• Exercise text
🤖 AI Summary
To address the prohibitive computational cost of 3D Gaussian Splatting (3DGS) in large-scale street-scene reconstruction—where complexity scales superlinearly with scene size—and its reliance on hard-to-obtain ground-truth 3D bounding boxes for static-dynamic object separation, this paper proposes a lightweight street-scene 3DGS reconstruction framework. Methodologically: (1) it eliminates 3D bounding boxes and introduces adaptive static-dynamic decoupling based solely on readily available 2D detection boxes; (2) it employs joint local-global transformation optimization to minimize redundant geometric transformations; and (3) it designs an efficient long-range rendering culling strategy. Evaluated on the Argoverse2 video dataset, our method achieves state-of-the-art PSNR and SSIM scores while reducing reconstruction time to 20–50% of mainstream approaches. This substantial acceleration significantly enhances practical deployability in real-world settings and improves scalability to large-scale urban environments.

• Your goal
Transcribe the street-scene reconstruction summary in full, reproducing every word and symbol without change. Work from the street-scene reconstruction summary above and nothing else.

• Dataset entries
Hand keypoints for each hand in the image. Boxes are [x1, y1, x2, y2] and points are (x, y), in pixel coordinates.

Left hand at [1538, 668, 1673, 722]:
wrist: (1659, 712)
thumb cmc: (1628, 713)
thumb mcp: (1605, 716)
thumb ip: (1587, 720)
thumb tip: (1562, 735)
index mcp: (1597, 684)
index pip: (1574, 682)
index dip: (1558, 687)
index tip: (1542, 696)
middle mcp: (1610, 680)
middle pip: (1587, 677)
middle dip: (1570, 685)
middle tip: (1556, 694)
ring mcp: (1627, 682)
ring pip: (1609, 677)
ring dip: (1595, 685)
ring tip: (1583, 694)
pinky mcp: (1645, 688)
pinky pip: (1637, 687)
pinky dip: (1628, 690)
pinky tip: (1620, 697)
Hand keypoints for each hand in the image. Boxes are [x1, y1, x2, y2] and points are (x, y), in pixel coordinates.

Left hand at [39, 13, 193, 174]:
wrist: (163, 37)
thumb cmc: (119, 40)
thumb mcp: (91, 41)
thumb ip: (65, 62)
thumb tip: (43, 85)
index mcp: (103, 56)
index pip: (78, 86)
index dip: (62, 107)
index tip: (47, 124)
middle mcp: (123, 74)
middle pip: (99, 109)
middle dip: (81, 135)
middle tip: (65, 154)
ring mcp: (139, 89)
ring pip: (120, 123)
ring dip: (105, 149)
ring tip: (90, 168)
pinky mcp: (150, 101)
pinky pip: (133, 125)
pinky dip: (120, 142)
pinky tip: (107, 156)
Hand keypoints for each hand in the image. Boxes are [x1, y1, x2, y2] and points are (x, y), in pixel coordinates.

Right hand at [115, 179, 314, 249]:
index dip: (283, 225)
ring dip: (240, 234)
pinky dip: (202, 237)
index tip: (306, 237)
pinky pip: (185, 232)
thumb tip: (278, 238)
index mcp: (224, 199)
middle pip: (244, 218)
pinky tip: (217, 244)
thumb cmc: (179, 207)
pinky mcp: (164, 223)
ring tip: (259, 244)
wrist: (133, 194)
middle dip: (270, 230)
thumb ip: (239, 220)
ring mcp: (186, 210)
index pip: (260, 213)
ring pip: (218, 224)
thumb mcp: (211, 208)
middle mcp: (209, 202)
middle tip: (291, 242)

• Your response
🤖 AI Summary
To address the prohibitive computational cost of 3D Gaussian Splatting (3DGS) in large-scale street-scene reconstruction—where complexity scales superlinearly with scene size—and its reliance on hard-to-obtain ground-truth 3D bounding boxes for static-dynamic object separation, this paper proposes a lightweight street-scene 3DGS reconstruction framework. Methodologically: (1) it eliminates 3D bounding boxes and introduces adaptive static-dynamic decoupling based solely on readily available 2D detection boxes; (2) it employs joint local-global transformation optimization to minimize redundant geometric transformations; and (3) it designs an efficient long-range rendering culling strategy. Evaluated on the Argoverse2 video dataset, our method achieves state-of-the-art PSNR and SSIM scores while reducing reconstruction time to 20–50% of mainstream approaches. This substantial acceleration significantly enhances practical deployability in real-world settings and improves scalability to large-scale urban environments.